You have algorithm A that you can see would work if everyone used it.
Another member, smarter than you, has algorithm B that he can see would work for everyone.
Which one are you each going to use?
This thread should be called “Cheating Fun”.
It’d be cheating if I said, ‘I’m participating in this challenge. Look at the solution I just came up with.’, then pasted the solution from Wiki.
I did not ever claim anything of the sort.
I analysed the solution, considered how the problem could have been solved with the details given, and tipped my hat to a clever puzzle.
My mind is scattered most of the time, and with it, my energy.
I don’t dedicate my limited resources to sweating over a logic puzzle, nor for internet points in response to solving said puzzle.
Feel free though to keep being condescending like phon, and make assumptions about me.
I appreciate it.
Sorry, Ben. You have misunderstood me. I was merely referring to the statement in your post (“These puzzles are on Wikipedia with solutions explained.”) but not to you personally.
If people can get all the solutions and their explanations from other websites, then this thread is more about cheating than mathematics.
What you said was right, Ben. Don’t worry.
The inductive proof’s premises completely determine the answer, without reference to any algorithm:
P1: If N blues leave on day N, N+1 blues leave on day N+1
P2: 1 blue leaves on day 1.
If both of these are true, then we know that 100 blues leave on day 100. It is mathematically certain. Do you intend your criticism to be a rejection of P1?
That isn’t a “proof”.
That is “algorithm A”, a process (or a “syllogism” if you like).
But there is another member who you know to be clearly smarter than you.
He believes that “algorithm B” is more suited even though algorithm A would otherwise work.
Which one are you going to use?
Yes. Specifically because this is the only way to constrain the color group with certainty.
What could be more condescending than to go into a thread and not even bother to read the current conversation, but just state that you can google the answers, as though we were somehow unaware of this magical technological tool you’ve found, even though we are all here on the same fucking internet?
If you just need to say something, anything, so much that you’ll do such a thing, you may as well just come in and tell some jokes.
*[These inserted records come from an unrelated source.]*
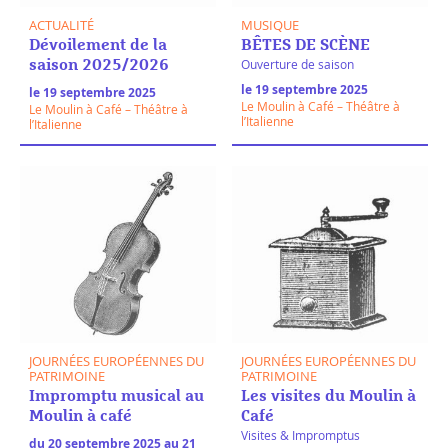
ACTUALITÉ
MUSIQUE
Dévoilement de la
BÊTES DE SCÈNE
Ouverture de saison
saison 2025/2026
le 19 septembre 2025
le 19 septembre 2025
Le Moulin à Café – Théâtre à
Le Moulin à Café – Théâtre à
l’Italienne
l’Italienne
JOURNÉES EUROPÉENNES DU
JOURNÉES EUROPÉENNES DU
PATRIMOINE
PATRIMOINE
Impromptu musical au
Les visites du Moulin à
Moulin à café
Café
Visites & Impromptus
du 20 septembre 2025 au 21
At least we’ll get to laugh.
Phon, show us the logic proof that each person must be able to already see his own color.
But this proof doesn’t depend on its own use. You’ll note that the proof does not take itself as a premise, and none of its premises depend on its use. There may be many ways to prove a given conclusion, but that does not change the fact that a proof by induction is still a valid proof of its conclusion.
Come on Carl, all you actually said was:
If the rule is that “N blues leave on day N”, then 100 blues leave on day 100.
I could also say:
If the rule is that “N blues leave on N/2”, then 50 blues leave on day 100.
Those don’t prove anything.
The bells require that everyone use the same algorithm or one that will produce the same results at the SAME TIME. Each member has to know that the “right” algorithm is the one that they are using.
To know that the right algorithm is the one that you are using, you have to know that there is none other.
) If I use the right algorithm, I will leave at the right time.
) If I use the wrong algorithm, I will leave at the wrong time.
) To know that I am going to leave at the right time, I must know that I do not have the wrong algorithm.
) If another algorithm is the right algorithm, I know that mine is the wrong algorithm.
) To know that I do not have the wrong algorithm, I must know that no other is the right algorithm.
[b]) To know that no other is the right algorithm, I must prove that there is no other algorithm that is right.
Now how are you going to prove that no other algorithm is right?[/b]
The conclusion of your proof must be:
“Therefore, no other right algorithm can exist”.
How many times do I have to ask you this time?